Sergeant Adam Gray made it home from a year's tour in Iraq only to die in his barracks. For more than three years, reporter Joshua Phillips - with the support of Adam's mother and the cooperation of his Army buddies - investigated Adam's death. What Phillips uncovered was a story of American veterans psychologically scarred by the abuse they had meted out to Iraqi prisoners. How did US forces turn to torture? Phillips' narrative recounts the journey of a tank battalion - trained for conventional combat - as its focus switches to guerrilla war and prisoner detention. It tells of how a group of ordinary soldiers, ill trained for the responsibilities foisted upon them, descended into the degradations of abuse. The location is far from CIA prisons and Guantanamo, but the story captures the widespread use and nature of torture in the US armed forces. Based on firsthand reporting from Iraq and Afghanistan, as well as interviews with soldiers, their families and friends, military officials, and the victims of torture, "None of Us Were Like This Before" reveals how soldiers, senior officials, and the US public came to believe that torture was both effective and necessary.
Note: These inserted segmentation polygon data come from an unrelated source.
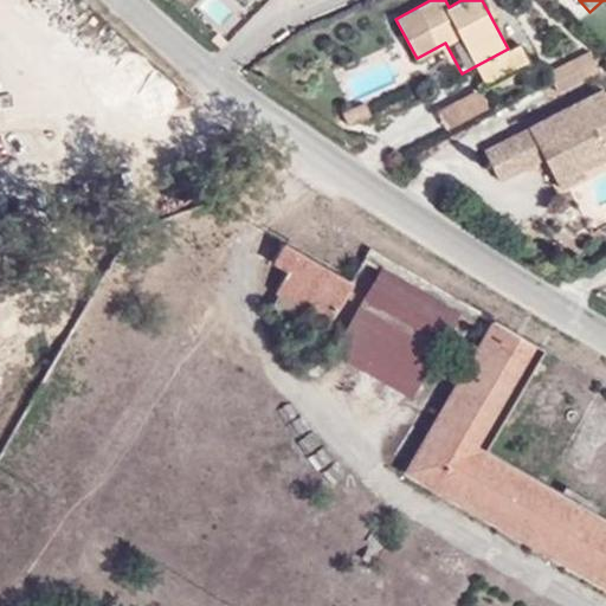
[(529,60),(520,43),(508,49),(475,66),(484,84),(529,60)]
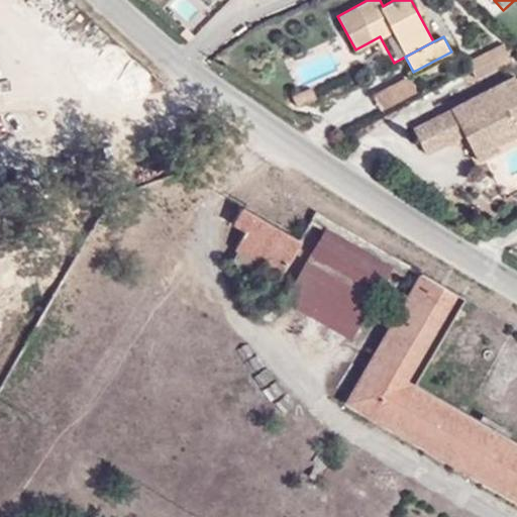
[(477,78),(512,59),(504,42),(468,61),(477,78)]
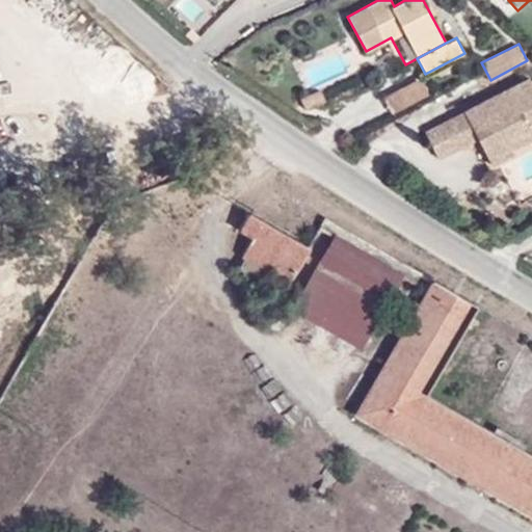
[(531,76),(531,74),(425,132),(440,159),(477,138),(491,164),(531,142),(531,76)]
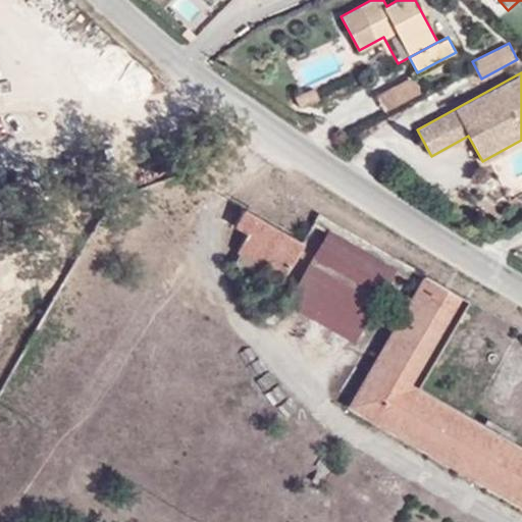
[(411,79),(379,98),(388,113),(420,94),(411,79)]
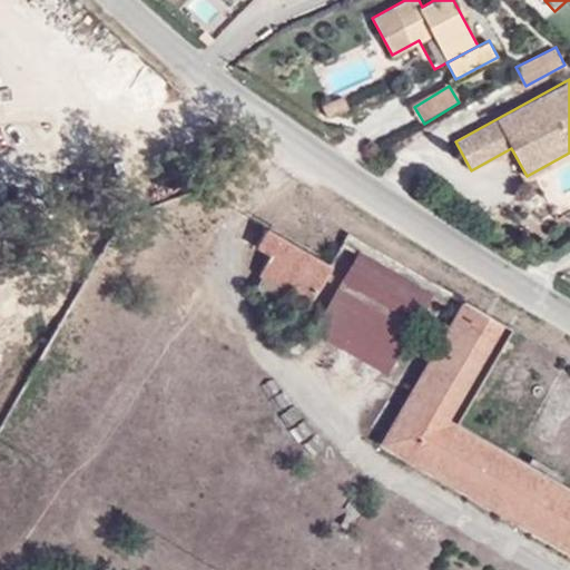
[(261,273),(311,302),(333,264),(268,226),(257,245),(271,253),(261,273)]
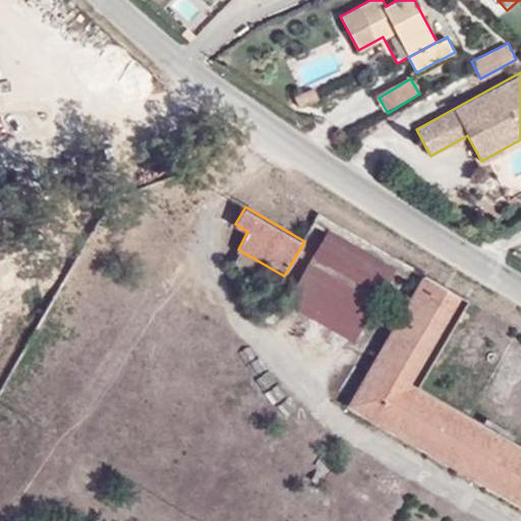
[(314,255),(380,293),(395,267),(330,229),(314,255)]
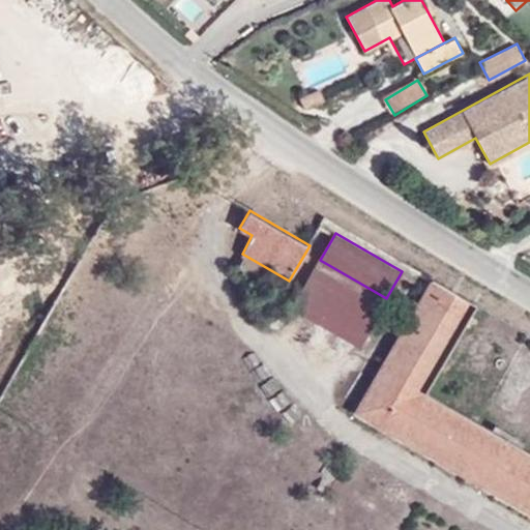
[(290,312),(356,351),(382,306),(315,268),(290,312)]
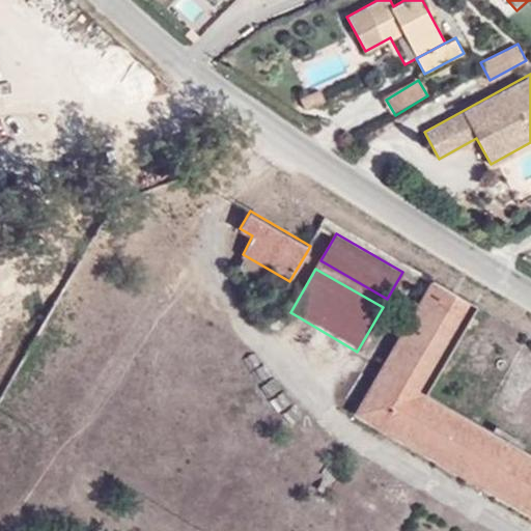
[(530,452),(426,393),(477,304),(435,279),(358,412),(530,509),(530,452)]
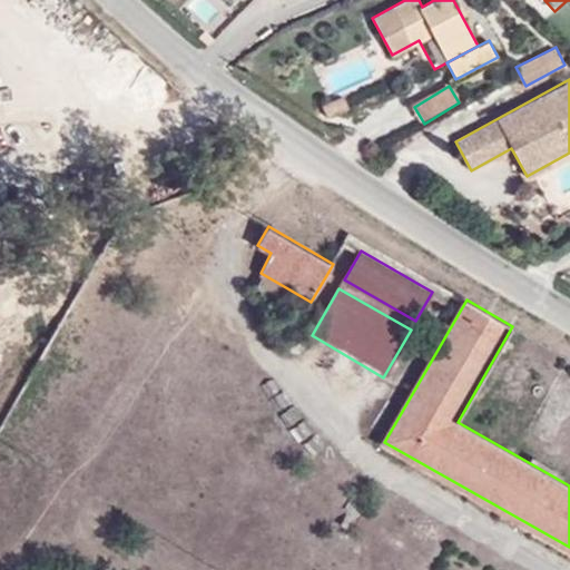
All buildings are outlined.
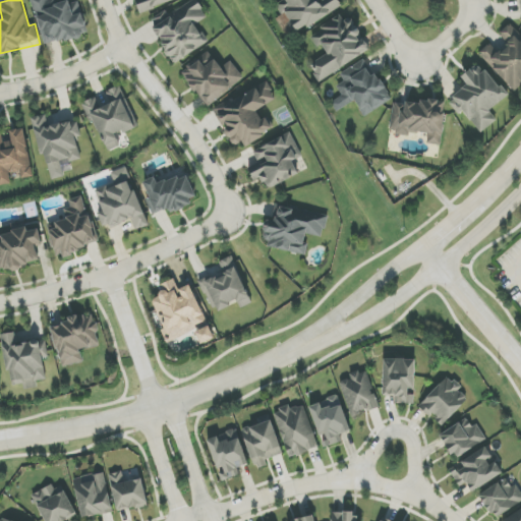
[(78,0),(72,0),(57,4),(55,0),(48,0),(47,0),(32,0),(44,47),(88,35),(78,0)]
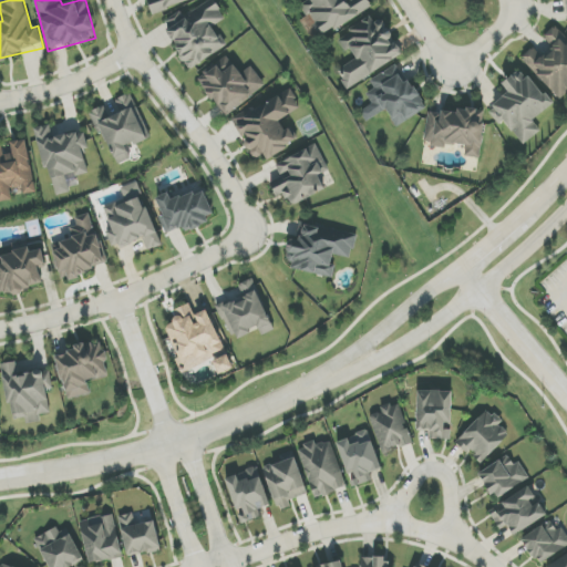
[(152,11),(189,0),(155,0),(148,2),(152,11)]
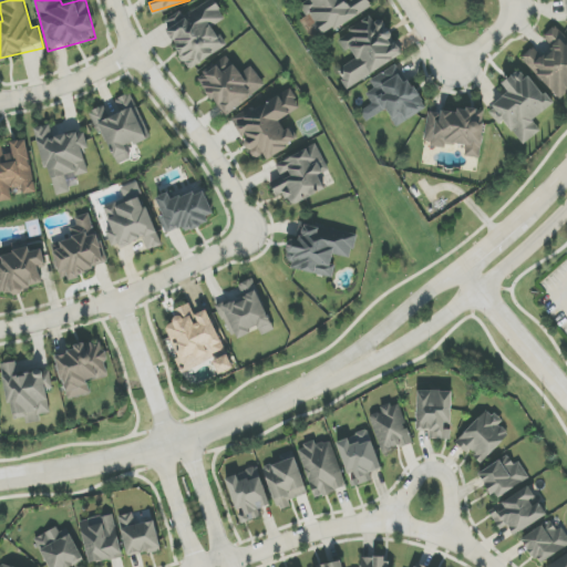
[(226,48),(214,27),(226,19),(214,0),(212,0),(186,14),(183,11),(163,22),(189,69),(226,48)]
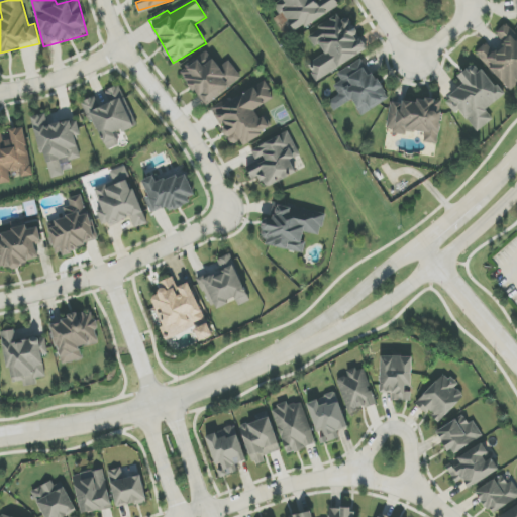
[(339,6),(335,0),(319,0),(316,2),(315,0),(282,0),(274,5),(281,16),(283,15),(294,33),(339,6)]
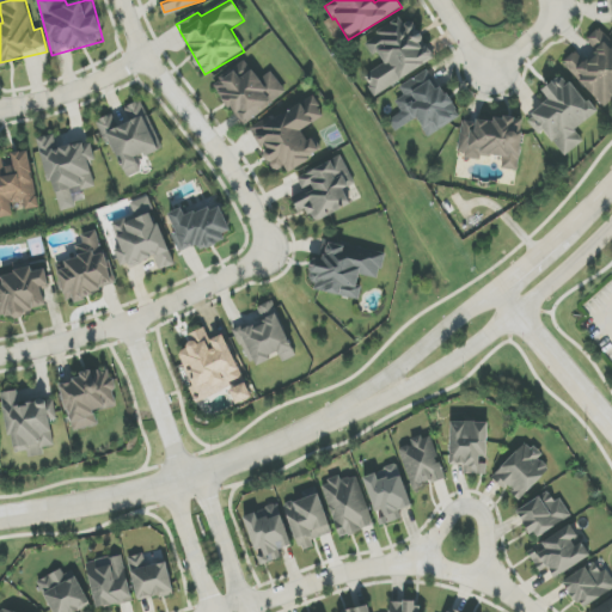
[(377,96),(434,60),(407,16),(366,41),(381,66),(365,77),(377,96)]
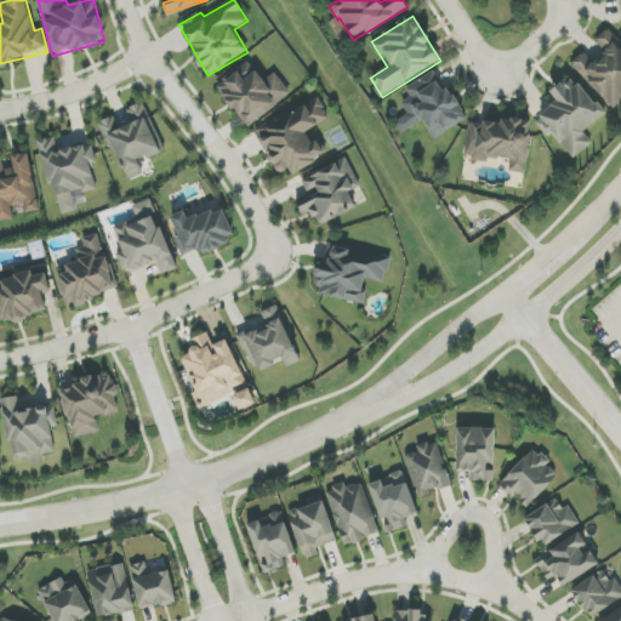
[(614,109),(620,102),(620,41),(608,28),(594,41),(605,51),(593,63),(582,52),(571,63),(614,109)]
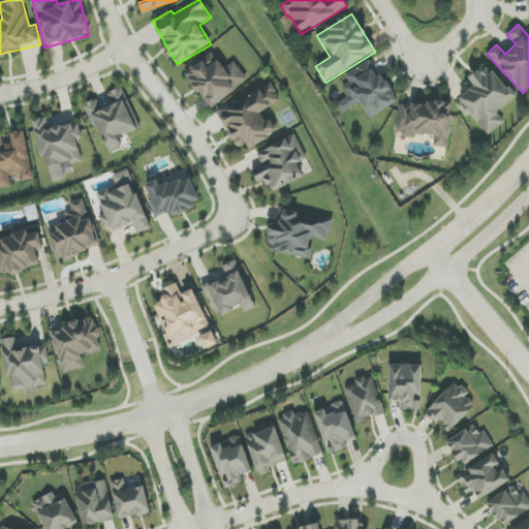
[(236,62),(224,69),(213,53),(184,72),(209,107),(248,81),(236,62)]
The book illustrates that the damaging legacy of torture is not only borne by the detainees, but also by American soldiers and the country to which they've returned.
Joshua E. S. Phillips is based in New York City and has reported from Asia and the Middle East. His work has appeared in the Washington Post, Newsweek, Salon, the San Francisco Chronicle, and the Atlanta Journal-Constitution, among other publications. His radio features have been broadcast on NPR and the BBC. In 2009, Phillips received the Alfred I. duPont-Columbia University Award and the Newspaper Guild's Heywood Broun Award of Substantial Distinction for his American Radio Works documentary What Killed Sergeant Gray.